Visit Xygeni at OWASP Global AppSec EU 2026
Booth G-08 · June 22–26 · Vienna, Austria
Stop by for a live demo, a conversation with the team, exclusive swag, or just a break from the sessions. If you want to guarantee time with a specialist, book an in-booth demo slot in advance with Xygeni.
Xygeni is the platform that discovers, prioritizes, and enforces AI security across the software supply chain, from AI inventory and risk scoring to policy enforcement at the developer endpoint. One platform. One risk model. One control plane.
AI-SPM sees it. AI Security scores it. Shield stops it.
FAQ’s
What is AI security in software development?
AI security in software development means securing both the AI tools your teams use (models, agents, MCP servers, AI coding assistants) and the code those tools produce. It covers AI asset discovery, risk scoring against OWASP frameworks, and policy enforcement at the developer endpoint.
What is an AI-BOM?
An AI Bill of Materials (AI-BOM) is a machine-readable inventory of every AI asset in an organization’s SDLC (models, datasets, agents, MCP servers, and AI coding tools) with their relationships, risk scores, and regulatory mapping. It is rapidly becoming the AI-era equivalent of the SBOM.
What is MCP security?
MCP (Model Context Protocol) security refers to the practice of securing the connections between AI assistants and external tools, APIs, and data sources. MCP servers have emerged as a primary attack vector in 2025–2026, with tool-poisoning and command-injection flaws documented across a significant share of public MCP servers.

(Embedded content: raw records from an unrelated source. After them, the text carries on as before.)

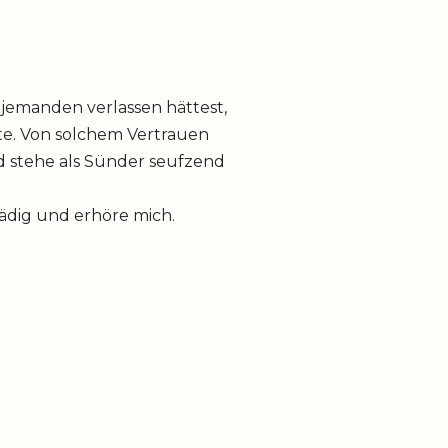
 jemanden verlassen hättest,
hte. Von solchem Vertrauen
nd stehe als Sünder seufzend
ädig und erhöre mich.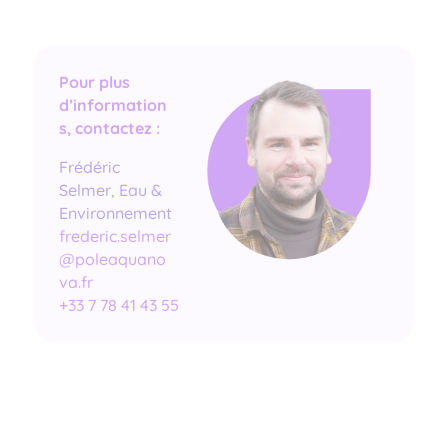
Pour plus
d’information
s, contactez :
Frédéric
Selmer,
Eau &
Environnement
frederic.selmer
@poleaquano
va.fr
+33 7 78 41 43 55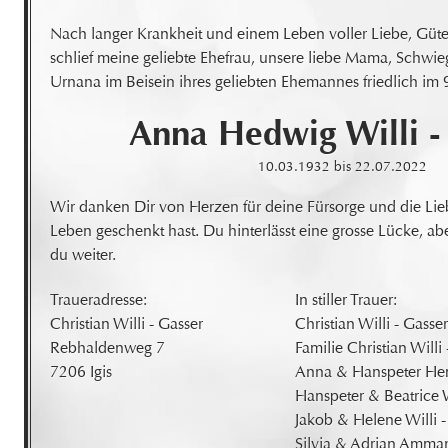
Nach langer Krankheit und einem Leben voller Liebe, Güte 
schlief meine geliebte Ehefrau, unsere liebe Mama, Schwie
Urnana im Beisein ihres geliebten Ehemannes friedlich im 
Anna Hedwig
Willi 
10.03.1932
bis
22.07.2022
Wir danken Dir von Herzen für deine Fürsorge und die Lie
Leben geschenkt hast. Du hinterlässt eine grosse Lücke, abe
du weiter.
Traueradresse:

In stiller Trauer:

Christian Willi - Gasser

Christian Willi - Gasser
Rebhaldenweg 7

Familie Christian Willi 
7206 Igis
Anna & Hanspeter Hemm
Hanspeter & Beatrice Wi
Jakob & Helene Willi -
Silvia & Adrian Ammann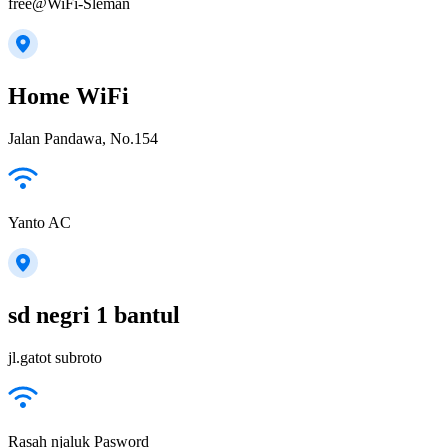
free@WiFi-Sleman
Home WiFi
Jalan Pandawa, No.154
Yanto AC
sd negri 1 bantul
jl.gatot subroto
Rasah njaluk Pasword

What is Xygeni AI Security?
Xygeni AI Security is a platform that discovers, scores, and enforces AI security across the software supply chain. It combines AI-SPM (AI Security Posture Management) for inventory and AI-BOM generation, AI risk scoring aligned to OWASP LLM and MCP Top 10 frameworks, and Shield for zero-trust policy enforcement at the developer endpoint.
What is slopsquatting?
Slopsquatting is an attack where malicious actors register package names that AI coding assistants are likely to hallucinate or suggest, targeting developers who install AI-recommended dependencies without verification.